Aim
Write out the rows below from the line containing "pose: elev=24.8 azim=64.2" up to and including the line containing "Dot at: (352, 286)". Leave the pictures out of your answer.

— Start Exercise materials —

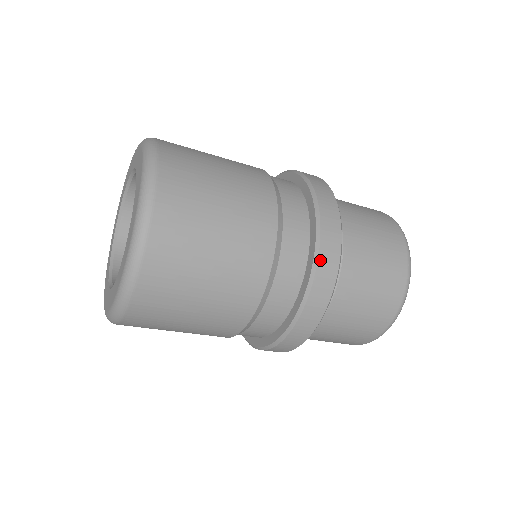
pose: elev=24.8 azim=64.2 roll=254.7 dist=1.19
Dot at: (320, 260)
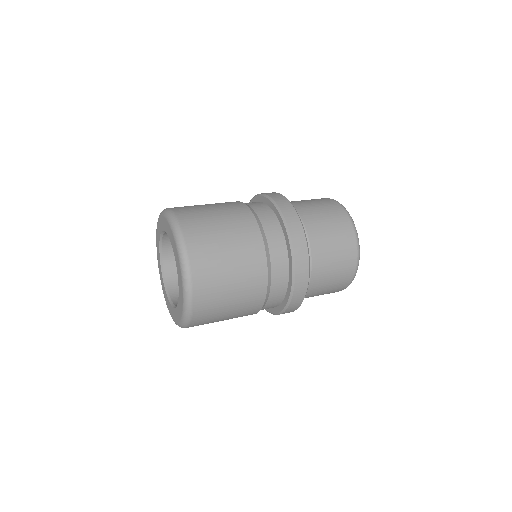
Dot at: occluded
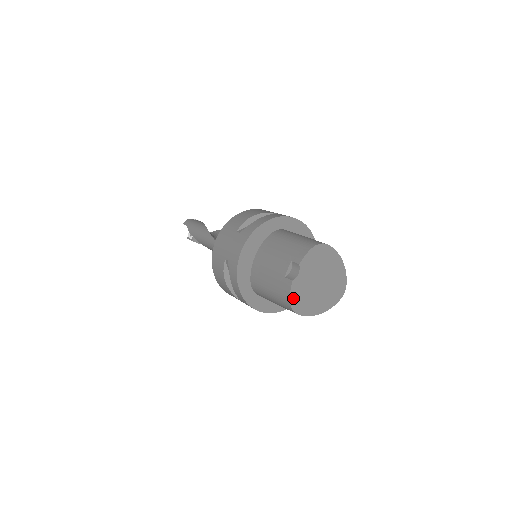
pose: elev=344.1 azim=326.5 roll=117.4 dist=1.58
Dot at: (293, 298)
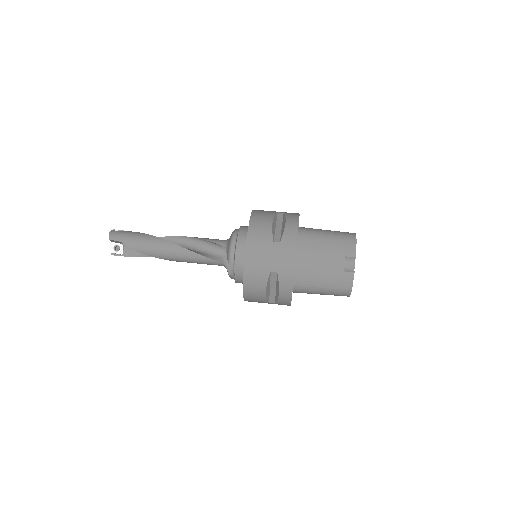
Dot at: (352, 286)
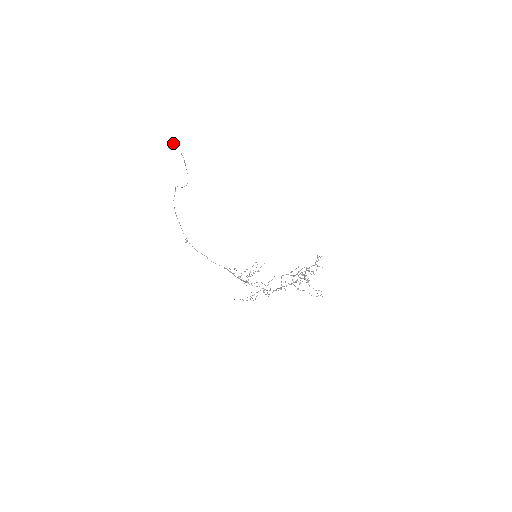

— End Exercise materials —
— Start Exercise materials —

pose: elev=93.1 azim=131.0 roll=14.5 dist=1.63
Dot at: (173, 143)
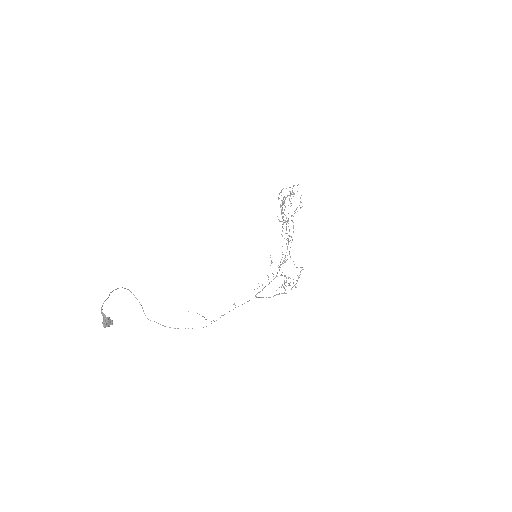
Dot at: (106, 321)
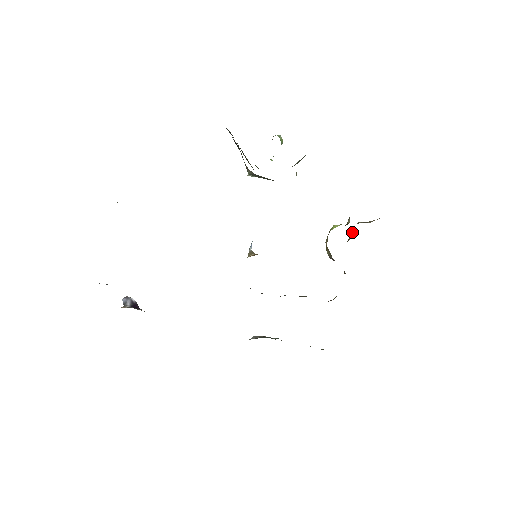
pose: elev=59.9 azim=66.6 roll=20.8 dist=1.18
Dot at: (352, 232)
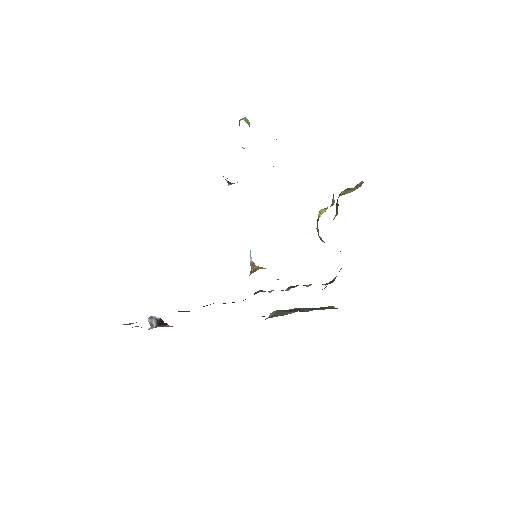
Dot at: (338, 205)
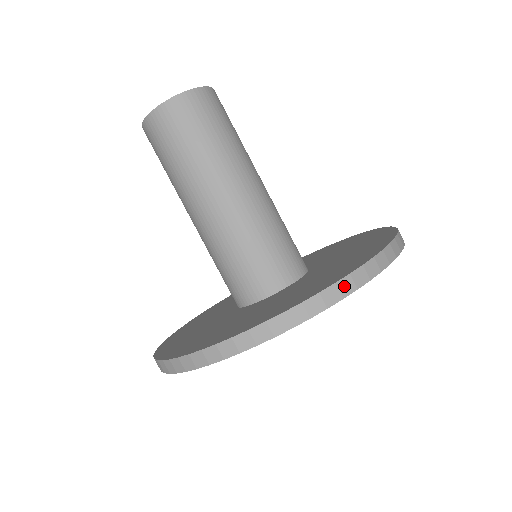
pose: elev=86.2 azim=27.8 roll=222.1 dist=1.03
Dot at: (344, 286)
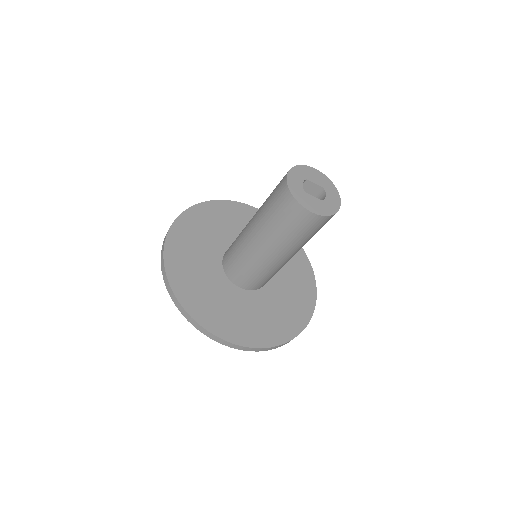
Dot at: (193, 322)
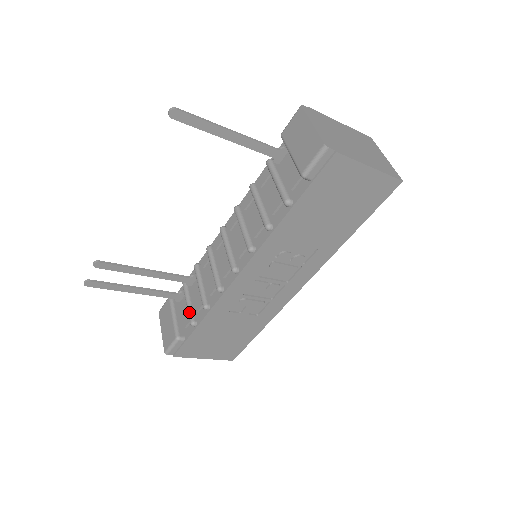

— End Exercise materials —

Complete response
pose: elev=24.8 azim=64.2 roll=254.7 dist=1.19
Dot at: (320, 260)
Dot at: occluded
pose: elev=344.1 azim=326.5 roll=117.4 dist=1.58
Dot at: (293, 298)
Dot at: (352, 286)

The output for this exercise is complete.